### [What is being asked]
Report how many lines of these entries hold the string "will"; reply with the number alone.

╭──

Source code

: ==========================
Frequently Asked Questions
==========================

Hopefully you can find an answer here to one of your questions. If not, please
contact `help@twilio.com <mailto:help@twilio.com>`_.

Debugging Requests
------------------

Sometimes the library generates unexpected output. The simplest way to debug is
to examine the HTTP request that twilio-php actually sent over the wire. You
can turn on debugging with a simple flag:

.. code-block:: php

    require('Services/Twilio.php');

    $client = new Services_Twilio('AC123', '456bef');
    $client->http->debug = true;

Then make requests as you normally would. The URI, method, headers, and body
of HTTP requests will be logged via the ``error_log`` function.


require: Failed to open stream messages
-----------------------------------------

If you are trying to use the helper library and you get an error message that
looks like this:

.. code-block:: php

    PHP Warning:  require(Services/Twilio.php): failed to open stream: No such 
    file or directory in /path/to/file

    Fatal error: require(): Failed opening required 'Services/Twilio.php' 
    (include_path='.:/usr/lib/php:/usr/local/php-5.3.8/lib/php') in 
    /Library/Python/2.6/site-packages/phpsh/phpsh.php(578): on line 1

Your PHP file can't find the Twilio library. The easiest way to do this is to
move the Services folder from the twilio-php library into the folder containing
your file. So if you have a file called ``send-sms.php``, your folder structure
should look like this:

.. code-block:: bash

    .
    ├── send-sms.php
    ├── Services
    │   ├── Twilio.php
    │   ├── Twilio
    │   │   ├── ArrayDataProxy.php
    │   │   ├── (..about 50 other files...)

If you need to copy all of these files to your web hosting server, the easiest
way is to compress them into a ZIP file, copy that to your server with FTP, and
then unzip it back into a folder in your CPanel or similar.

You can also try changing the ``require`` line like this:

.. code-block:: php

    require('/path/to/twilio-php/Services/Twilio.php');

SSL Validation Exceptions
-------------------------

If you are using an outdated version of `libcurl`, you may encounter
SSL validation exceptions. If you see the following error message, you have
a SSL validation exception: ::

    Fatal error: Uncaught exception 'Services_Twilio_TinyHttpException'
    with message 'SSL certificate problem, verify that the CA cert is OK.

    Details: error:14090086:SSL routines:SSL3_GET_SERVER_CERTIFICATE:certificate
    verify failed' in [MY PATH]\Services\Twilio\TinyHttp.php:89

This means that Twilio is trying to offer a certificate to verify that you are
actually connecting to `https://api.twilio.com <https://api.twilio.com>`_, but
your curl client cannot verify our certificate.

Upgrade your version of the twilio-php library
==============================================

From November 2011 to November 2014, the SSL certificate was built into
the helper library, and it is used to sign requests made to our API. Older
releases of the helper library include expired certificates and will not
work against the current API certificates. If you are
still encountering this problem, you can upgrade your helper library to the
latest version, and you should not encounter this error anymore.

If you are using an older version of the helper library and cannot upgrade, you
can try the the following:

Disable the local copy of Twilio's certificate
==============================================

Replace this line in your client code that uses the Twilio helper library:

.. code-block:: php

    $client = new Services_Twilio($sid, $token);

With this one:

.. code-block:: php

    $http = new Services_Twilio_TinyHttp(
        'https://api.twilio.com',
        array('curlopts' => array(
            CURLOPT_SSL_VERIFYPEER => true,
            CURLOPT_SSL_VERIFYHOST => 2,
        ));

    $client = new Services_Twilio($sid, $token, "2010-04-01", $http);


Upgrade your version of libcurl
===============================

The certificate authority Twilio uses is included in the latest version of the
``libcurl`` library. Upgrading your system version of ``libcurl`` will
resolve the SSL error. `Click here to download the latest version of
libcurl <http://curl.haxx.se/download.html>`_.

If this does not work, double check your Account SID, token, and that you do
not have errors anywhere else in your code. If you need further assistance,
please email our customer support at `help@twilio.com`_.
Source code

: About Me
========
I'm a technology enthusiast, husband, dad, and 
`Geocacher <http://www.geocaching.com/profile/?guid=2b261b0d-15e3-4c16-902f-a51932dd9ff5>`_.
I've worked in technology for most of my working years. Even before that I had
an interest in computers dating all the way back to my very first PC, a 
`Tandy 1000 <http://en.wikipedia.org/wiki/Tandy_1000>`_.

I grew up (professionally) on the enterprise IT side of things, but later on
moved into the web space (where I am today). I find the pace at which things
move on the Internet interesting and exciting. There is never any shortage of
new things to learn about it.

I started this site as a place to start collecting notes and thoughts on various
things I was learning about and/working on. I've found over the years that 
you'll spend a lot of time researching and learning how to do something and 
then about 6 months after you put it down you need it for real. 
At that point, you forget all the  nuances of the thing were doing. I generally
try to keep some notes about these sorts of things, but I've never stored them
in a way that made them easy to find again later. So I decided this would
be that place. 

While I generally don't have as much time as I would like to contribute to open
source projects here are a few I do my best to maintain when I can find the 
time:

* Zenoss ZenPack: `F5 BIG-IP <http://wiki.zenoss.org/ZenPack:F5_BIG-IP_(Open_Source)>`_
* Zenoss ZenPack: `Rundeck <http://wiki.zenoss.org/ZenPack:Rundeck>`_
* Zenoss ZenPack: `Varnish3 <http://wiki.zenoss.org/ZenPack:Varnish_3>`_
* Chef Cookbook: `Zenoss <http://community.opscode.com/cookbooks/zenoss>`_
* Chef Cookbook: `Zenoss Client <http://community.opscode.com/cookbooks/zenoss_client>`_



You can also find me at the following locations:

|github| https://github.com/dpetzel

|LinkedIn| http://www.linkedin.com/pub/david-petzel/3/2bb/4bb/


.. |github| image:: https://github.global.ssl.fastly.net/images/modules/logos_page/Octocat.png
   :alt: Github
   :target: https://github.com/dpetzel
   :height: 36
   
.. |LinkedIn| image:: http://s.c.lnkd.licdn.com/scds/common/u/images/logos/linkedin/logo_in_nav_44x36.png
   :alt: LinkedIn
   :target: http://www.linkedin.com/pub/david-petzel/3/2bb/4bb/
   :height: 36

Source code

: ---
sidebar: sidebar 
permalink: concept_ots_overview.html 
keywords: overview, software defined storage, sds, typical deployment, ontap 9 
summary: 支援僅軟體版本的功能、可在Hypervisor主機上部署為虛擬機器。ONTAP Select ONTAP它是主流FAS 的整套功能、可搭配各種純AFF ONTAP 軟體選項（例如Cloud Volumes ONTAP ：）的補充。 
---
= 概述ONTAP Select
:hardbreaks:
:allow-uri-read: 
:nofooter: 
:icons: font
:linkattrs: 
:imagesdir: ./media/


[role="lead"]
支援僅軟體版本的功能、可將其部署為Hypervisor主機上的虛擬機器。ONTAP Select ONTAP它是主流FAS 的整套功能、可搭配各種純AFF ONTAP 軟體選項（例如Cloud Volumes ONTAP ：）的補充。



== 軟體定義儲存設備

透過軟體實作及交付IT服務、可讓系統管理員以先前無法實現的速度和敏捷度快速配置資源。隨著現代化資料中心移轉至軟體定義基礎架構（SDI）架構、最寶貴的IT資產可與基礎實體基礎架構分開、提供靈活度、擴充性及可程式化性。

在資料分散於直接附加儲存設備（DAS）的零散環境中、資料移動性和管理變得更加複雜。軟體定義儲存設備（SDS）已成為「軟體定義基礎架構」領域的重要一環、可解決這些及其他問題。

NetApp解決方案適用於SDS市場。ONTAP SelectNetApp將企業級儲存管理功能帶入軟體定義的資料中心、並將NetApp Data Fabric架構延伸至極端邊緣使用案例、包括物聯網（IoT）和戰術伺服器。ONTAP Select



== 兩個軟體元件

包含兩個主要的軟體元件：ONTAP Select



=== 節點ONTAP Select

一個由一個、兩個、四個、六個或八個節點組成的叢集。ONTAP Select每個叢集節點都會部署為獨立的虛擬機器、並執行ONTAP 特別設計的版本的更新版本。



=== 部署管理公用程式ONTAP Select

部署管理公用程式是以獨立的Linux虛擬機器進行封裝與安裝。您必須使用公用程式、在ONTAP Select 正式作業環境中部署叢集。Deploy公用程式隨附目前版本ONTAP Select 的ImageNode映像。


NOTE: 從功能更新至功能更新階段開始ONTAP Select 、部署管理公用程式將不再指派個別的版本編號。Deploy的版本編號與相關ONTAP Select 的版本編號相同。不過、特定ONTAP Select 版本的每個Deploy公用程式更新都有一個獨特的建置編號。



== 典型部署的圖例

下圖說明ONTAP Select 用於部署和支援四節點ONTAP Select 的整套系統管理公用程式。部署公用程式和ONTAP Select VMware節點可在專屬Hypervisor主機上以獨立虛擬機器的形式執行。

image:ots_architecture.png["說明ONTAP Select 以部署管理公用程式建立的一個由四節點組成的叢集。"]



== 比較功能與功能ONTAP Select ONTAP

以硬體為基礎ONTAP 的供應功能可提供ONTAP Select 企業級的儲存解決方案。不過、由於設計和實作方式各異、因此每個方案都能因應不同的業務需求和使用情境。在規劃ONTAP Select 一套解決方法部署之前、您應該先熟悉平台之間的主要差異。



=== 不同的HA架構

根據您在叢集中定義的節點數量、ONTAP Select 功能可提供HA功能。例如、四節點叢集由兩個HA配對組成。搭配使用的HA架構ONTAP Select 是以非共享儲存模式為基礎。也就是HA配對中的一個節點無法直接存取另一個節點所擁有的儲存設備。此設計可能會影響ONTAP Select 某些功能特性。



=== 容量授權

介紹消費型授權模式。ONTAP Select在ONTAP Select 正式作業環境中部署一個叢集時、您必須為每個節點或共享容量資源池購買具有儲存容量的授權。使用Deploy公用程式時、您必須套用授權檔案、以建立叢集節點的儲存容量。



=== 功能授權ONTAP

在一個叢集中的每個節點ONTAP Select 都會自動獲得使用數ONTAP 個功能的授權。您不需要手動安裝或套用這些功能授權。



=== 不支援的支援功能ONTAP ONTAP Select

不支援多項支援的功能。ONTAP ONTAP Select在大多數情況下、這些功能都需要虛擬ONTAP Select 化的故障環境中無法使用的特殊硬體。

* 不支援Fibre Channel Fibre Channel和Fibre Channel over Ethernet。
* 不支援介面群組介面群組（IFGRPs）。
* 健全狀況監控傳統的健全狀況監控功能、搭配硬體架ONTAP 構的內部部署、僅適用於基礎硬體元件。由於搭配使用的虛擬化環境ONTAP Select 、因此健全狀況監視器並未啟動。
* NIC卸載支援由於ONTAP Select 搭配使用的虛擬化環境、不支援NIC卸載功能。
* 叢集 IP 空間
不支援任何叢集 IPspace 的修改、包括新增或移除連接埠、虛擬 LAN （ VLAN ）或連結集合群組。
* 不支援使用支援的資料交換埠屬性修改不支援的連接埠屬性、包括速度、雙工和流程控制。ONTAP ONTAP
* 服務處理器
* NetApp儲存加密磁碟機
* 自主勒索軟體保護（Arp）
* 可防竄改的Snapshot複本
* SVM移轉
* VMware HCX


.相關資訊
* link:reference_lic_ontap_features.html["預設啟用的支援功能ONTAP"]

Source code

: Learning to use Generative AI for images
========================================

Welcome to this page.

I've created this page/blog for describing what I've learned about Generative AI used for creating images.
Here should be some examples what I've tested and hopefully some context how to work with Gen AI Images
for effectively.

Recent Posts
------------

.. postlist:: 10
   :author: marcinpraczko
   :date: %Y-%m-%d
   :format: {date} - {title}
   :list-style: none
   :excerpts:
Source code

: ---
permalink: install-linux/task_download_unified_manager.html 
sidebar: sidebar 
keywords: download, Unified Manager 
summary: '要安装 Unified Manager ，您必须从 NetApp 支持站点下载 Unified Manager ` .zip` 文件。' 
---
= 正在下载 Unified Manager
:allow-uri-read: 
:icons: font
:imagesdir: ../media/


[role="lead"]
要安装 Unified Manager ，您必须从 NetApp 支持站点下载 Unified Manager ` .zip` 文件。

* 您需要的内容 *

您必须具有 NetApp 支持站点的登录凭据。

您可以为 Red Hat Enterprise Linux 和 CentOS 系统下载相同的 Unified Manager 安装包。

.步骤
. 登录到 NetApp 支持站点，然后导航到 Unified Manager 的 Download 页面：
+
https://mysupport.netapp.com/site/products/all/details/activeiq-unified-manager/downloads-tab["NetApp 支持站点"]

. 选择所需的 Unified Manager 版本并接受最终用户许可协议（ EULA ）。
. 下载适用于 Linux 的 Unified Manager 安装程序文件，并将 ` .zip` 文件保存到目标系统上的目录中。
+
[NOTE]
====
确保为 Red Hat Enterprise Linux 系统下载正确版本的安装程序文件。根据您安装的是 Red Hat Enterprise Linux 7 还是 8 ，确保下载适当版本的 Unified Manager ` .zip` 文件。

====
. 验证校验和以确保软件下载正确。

╰──

### [Solution to this task]
3